(TUS INSTRUCCIONES) Reproduce al pie de la letra el texto de todos los registros que aparecen a continuación, línea por línea.
╔══
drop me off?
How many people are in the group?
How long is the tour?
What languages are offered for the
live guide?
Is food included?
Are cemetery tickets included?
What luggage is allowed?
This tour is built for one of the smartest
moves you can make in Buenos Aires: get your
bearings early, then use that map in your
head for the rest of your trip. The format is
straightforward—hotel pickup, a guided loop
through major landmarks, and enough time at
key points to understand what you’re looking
╚══
(RESPUESTA AL PROBLEMA)
drop me off?
How many people are in the group?
How long is the tour?
What languages are offered for the
live guide?
Is food included?
Are cemetery tickets included?
What luggage is allowed?
This tour is built for one of the smartest
moves you can make in Buenos Aires: get your
bearings early, then use that map in your
head for the rest of your trip. The format is
straightforward—hotel pickup, a guided loop
through major landmarks, and enough time at
key points to understand what you’re looking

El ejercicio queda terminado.